By 2020, everything will be in the cloud, and we'll stop calling it that

2 min read
Technology Time Machine 2012: Beware the Physics of the Cloud

On a sunny day here in Dresden, Germany, experts at the IEEE Technology Time Machine symposium forecasted a heavy shower of cloud computing services and products in the months and years ahead.

Cloud computing is dramatically changing the way IT resources are delivered to customers, the symposium panelists agree.

Peter Magnusson, an engineering director at Google, made perhaps one of the boldest predictions about it at the symposium:

“By 2020, most computing and storage will be in the cloud, and we’ll stop calling it the cloud.”

Magnusson, referred to cloud computing as the “fourth wave” of computing following mainframes, client-servers and the Internet, and is definitely a cloud booster. “The more people use the cloud, the more they like it,” he says. In a soft but clever sales pitch, he updated his presentation with pictures, diagrams, and other data of his 5:30 a.m. run through Dresden this morning, compiled, of course, with Google cloud tools.

Joe Weinman, senior vice president at Telx, juggled two completely opposite feats that few can do in a room full of EEs: He made them laugh and delivered some deep mathematics. The point of both was to define the cloud from an economic viewpoint.

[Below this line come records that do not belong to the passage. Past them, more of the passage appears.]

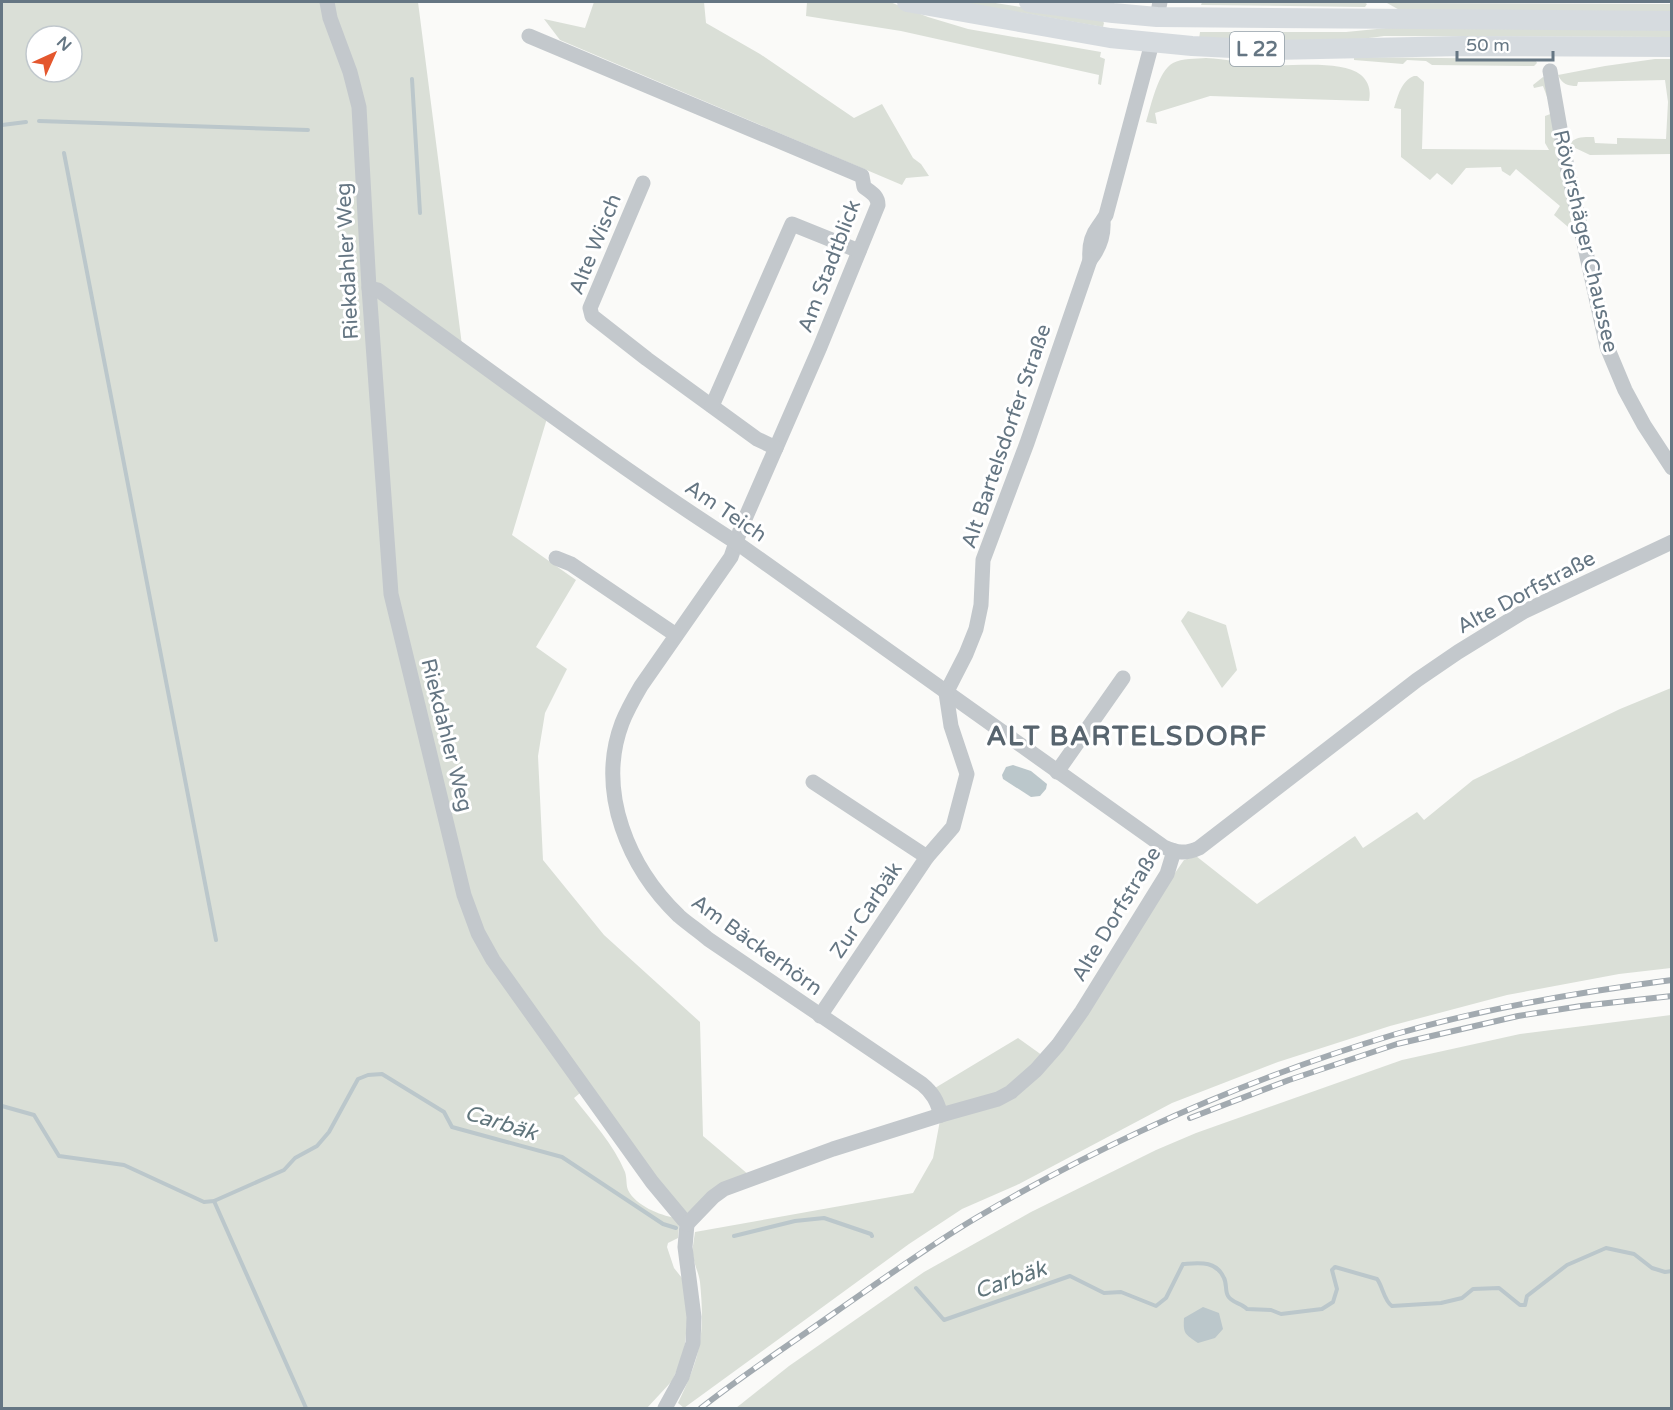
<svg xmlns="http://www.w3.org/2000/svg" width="1673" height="1410" viewBox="0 0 1673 1410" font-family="'Varela Round',sans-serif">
<rect width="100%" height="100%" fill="#fafaf8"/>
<g fill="#dadfd7" fill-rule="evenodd">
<path d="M 2,2 L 418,2 L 463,353 L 548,415 L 512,535 L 576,580 L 536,647 L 567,669 L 545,713 L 538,756 L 543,860 L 604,935 L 700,1022 L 703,1136 L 749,1175 L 687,1224 L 585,1089 L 574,1098 C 592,1121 614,1145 625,1172 C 627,1178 626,1185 628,1190 C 636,1206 660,1215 675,1218 L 679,1226 L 678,1238 L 668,1243 L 667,1247 L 674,1268 L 682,1278 L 688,1313 L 684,1354 L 672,1381 L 647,1408 L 2,1408 ZM 36,36 L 72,36 L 72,72 L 36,72 Z"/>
<path d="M 594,2 L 704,2 L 706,23 L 760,54 L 854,118 L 882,104 L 913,158 L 921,164 L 929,176 L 906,178 L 902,185 L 560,40 L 544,19 L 585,28 Z"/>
<path d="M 805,2 L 890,2 L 928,17 L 968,29 L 1101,52 L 1100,57 L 1105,59 L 1101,85 L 1098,84 L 1099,75 L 901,31 L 806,16 L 807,2 Z"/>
<path d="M 960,2 L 989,2 L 1102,20 L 1104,23 L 1103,27 Z"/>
<path d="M 1202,2 L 1364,2 L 1367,4 L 1365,7 L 1201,5 Z"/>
<path d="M 1387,3 L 1671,4 L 1672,14 L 1403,12 Z"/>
<path d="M 1397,27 L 1672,28 L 1671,37 L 1384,36 C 1323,45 1260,40 1199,39 L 1200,32 L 1346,32 Z"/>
<path d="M 1354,57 L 1535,59 L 1537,63 L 1534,66 L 1432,65 L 1426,61 L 1407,60 L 1403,64 L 1354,60 Z"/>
<path d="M 1206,58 C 1226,59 1245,63 1266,65 C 1291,67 1341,59 1361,75 C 1369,82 1371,91 1369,101 L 1210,96 L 1155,113 L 1157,124 L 1146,122 C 1151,106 1158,71 1173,63 C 1182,58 1196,59 1206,58 Z"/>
<path d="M 1655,59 L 1671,59 L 1671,154 L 1590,155 L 1571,146 L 1569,144 C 1576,136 1585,137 1594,137 L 1595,143 L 1617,144 L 1617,138 L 1666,139 L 1668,102 L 1665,80 L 1578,82 L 1577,86 C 1568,86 1562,84 1558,75 L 1605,66 Z"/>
<path d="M 1414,76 L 1417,76 L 1424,82 L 1422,149 L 1549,150 L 1545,143 L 1545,116 L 1553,113 L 1543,86 L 1534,88 L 1533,85 L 1543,77 L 1548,79 L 1577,232 L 1574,232 L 1554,215 L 1560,206 L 1516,169 L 1510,176 L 1502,171 L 1501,167 L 1466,168 L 1452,185 L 1437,173 L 1430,180 L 1401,157 L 1401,109 L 1394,108 C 1398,96 1401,81 1414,76 Z"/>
<path d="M 1188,611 L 1226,625 L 1237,670 L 1222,688 L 1181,621 Z"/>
<path d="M 1671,688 L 1671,968 L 1619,974 L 1507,995 L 1390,1026 L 1278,1062 L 1172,1103 L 1019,1184 L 962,1209 L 909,1244 L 684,1408 L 678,1403 C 701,1356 705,1334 700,1282 C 699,1273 694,1265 693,1255 C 692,1248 694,1240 695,1232 L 913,1193 L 933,1158 L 941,1115 L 930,1091 L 1018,1038 L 1046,1058 L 1184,860 L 1196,856 L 1257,904 L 1355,836 L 1363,848 L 1417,812 L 1424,820 L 1473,780 L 1620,709 Z"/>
<path d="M 1671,1015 L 1671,1408 L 736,1408 L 789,1366 L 924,1272 L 1031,1212 L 1156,1150 L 1196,1133 L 1402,1060 L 1520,1034 Z"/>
</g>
<g fill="#bbc7cb">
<path d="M 1013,765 L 1031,771 L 1047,784 L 1046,789 L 1040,796 L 1031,797 L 1003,779 L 1002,775 L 1006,767 Z"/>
<path d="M 1203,1307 L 1219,1313 L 1223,1329 L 1215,1338 L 1198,1343 C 1185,1334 1183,1334 1184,1318 Z"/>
</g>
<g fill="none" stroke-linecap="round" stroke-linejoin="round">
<g stroke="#bbc7cb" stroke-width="4">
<path d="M 412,79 L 420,213"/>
<path d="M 39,121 L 308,130"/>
<path d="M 2,125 L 26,122"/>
<path d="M 64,153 L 216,940"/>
<path d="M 2,1106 L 34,1115 L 59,1156 L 124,1165 L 204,1202 L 214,1201 L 284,1170 L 295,1158 L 317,1146 L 329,1132 L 358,1079 L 368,1075 L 382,1074 L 444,1112 L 452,1127 L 562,1157 L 663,1224 L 676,1228"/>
<path d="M 214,1201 L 306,1408"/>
<path d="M 734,1236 L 795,1221 L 824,1218 L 871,1234 L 872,1236"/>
<path d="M 916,1288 L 944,1320 L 1070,1276 L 1104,1293 L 1121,1292 L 1156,1306 L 1166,1298 L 1183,1264 C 1199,1263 1216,1260 1224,1278 C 1227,1284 1225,1291 1228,1296 C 1232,1303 1241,1303 1247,1309 L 1271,1310 L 1281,1314 L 1322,1309 L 1333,1302 L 1337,1289 L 1332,1270 L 1335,1267 L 1377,1279 C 1383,1287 1384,1301 1392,1306 L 1441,1303 L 1462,1298 L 1473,1289 L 1499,1288 L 1520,1305 L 1525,1305 L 1527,1296 L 1567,1265 L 1606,1248 L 1634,1254 L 1652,1268 L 1665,1272 L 1672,1271"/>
</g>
<g stroke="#c3c8cc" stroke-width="15">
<path d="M 327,2 L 330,18 L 350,72 L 359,107 L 369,288 L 391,594 L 464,895 L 478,933 L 493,960 L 652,1182 L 687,1224 L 685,1247 L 694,1317 L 693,1343 L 682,1377 L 665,1408"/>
<path d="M 1157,17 L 1160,2"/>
<path d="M 529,36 L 862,176 L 864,187 C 872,193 878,196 878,205 L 820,347 L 741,528 L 731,557 L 641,686 C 634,698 627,710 622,723 C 596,792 629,868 679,916 C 688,924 699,931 708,939 L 922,1084 C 933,1093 937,1101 941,1115"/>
<path d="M 1550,71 L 1565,157 L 1607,347 L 1625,390 L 1644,425 L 1672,468"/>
<path d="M 643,183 L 590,308 L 592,316 L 647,359 L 757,439 L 776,448"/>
<path d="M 1103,221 C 1104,236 1099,249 1090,260 C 1089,249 1091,236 1098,227 C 1101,223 1103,220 1106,215 L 1152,43"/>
<path d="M 369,288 L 378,290 C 497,375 614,464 737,543 L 1164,847 C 1177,853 1186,854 1199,848 L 1417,680 L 1458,652 L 1523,612 L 1672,542"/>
<path d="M 712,406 L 792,224 L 859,251"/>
<path d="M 556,558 L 571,564 L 676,635"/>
<path d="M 946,693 L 966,654 L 976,629 L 981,605 L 983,560 L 1027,443 L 1090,260"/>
<path d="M 1057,772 L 1123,678"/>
<path d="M 813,782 L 927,857 L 820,1016"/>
<path d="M 927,857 L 953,827 L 967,774 L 951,726 L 946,693"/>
<path d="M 687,1224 L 713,1197 L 724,1189 L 833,1149 L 941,1115 L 998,1099 L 1011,1092 L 1036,1070 L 1058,1045 L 1082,1011 L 1167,874 L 1174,851"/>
</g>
<g stroke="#d6dbdf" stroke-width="20">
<path d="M 907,2 L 1110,38 L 1192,46 L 1272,50 L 1463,46 L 1672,47"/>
<path d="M 1029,2 L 1113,13 L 1157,17 L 1672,21"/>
</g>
<g stroke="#a2aab0" stroke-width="6">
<g id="rail">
<path d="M 1190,1118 L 1289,1080 L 1397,1044 L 1518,1016 L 1581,1006 L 1672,996"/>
<path d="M 701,1408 C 744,1374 792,1343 837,1311 C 883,1279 929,1246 976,1218 C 1108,1140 1249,1078 1396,1034 C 1486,1008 1579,992 1672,980"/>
</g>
</g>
<use href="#rail" stroke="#fff" stroke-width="4" stroke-dasharray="11" stroke-linecap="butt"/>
</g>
<g text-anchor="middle" stroke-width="6" stroke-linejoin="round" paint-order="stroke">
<rect fill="#fff" stroke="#939fa8" stroke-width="1.5" x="1230" y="32" width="54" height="34" rx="4.5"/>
<g font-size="20" font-weight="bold" fill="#657683">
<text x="1257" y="56">L 22</text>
</g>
<g font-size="21" fill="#657683" stroke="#fff">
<text transform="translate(1586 241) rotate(77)" y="7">Rövershäger Chaussee</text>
<text transform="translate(595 244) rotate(-68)" y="7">Alte Wisch</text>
<text transform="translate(347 261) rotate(-93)" y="7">Riekdahler Weg</text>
<text transform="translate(829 266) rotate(-69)" y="7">Am Stadtblick</text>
<text transform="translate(1006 436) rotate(-71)" y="7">Alt Bartelsdorfer Straße</text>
<text transform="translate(726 511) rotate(34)" y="7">Am Teich</text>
<text transform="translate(1526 592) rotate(-28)" y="7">Alte Dorfstraße</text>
<text transform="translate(447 735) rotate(76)" y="7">Riekdahler Weg</text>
<text transform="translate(866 910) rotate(-56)" y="7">Zur Carbäk</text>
<text transform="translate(1116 914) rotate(-59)" y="7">Alte Dorfstraße</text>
<text transform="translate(757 945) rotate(36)" y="7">Am Bäckerhörn</text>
</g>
<g font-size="22" font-style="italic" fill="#60757c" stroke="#fff">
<text transform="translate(501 1122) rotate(17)" y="8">Carbäk</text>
<text transform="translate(1010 1279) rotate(-19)" y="8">Carbäk</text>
</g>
<g font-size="27" font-weight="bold" letter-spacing="1.5" fill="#57646e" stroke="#fff">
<text x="1127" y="745">ALT BARTELSDORF</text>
</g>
</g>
<rect width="1673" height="1410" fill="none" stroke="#657683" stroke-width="6"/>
<g transform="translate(54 54) rotate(45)"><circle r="28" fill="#ffffff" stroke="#c1c8cd" stroke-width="1.5"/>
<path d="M0-4.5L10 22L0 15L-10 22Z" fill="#e4572e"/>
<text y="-9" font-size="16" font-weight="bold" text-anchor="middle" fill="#657683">N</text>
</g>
<path d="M1457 51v9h96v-9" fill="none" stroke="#657683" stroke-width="3"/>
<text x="1466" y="51" font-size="18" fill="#657683" stroke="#ffffff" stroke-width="4.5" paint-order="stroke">50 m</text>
</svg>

Cloudonomics” is the term Weinman coined for a rigorous way to define cloud services based on calculus, statistics, and trigonometry as well as system dynamics, economics, and computational complexity theory. For the maths, check out his work at joeweinman.com/papers.htm

Dean Jacobs, chief development architect at SAP, notes that early cloud computing was billed as “clearly a TCO (total-cost-of-ownership) business case aimed at reducing costs with simple applications.” But today’s service “is focused on adding new business value.” That value, he says, comes in the form of easier deployment and integration, collaboration within and across businesses, access from multiple devices, simple customization, and better scalability.

Experts gave some warnings, too. Eric Sedlar, technical director of Oracle Labs, warns against a “hype wave” regarding the cloud. He also points to the need for “smart application developers to do deep thinking” about the cloud. Power consumption and scalability, he says, will continue to be problems, and the solutions will require greater hardware and software co-design:

“The cloud has been exploiting Internet usage growth. But physics will come back to bite us later down the road.”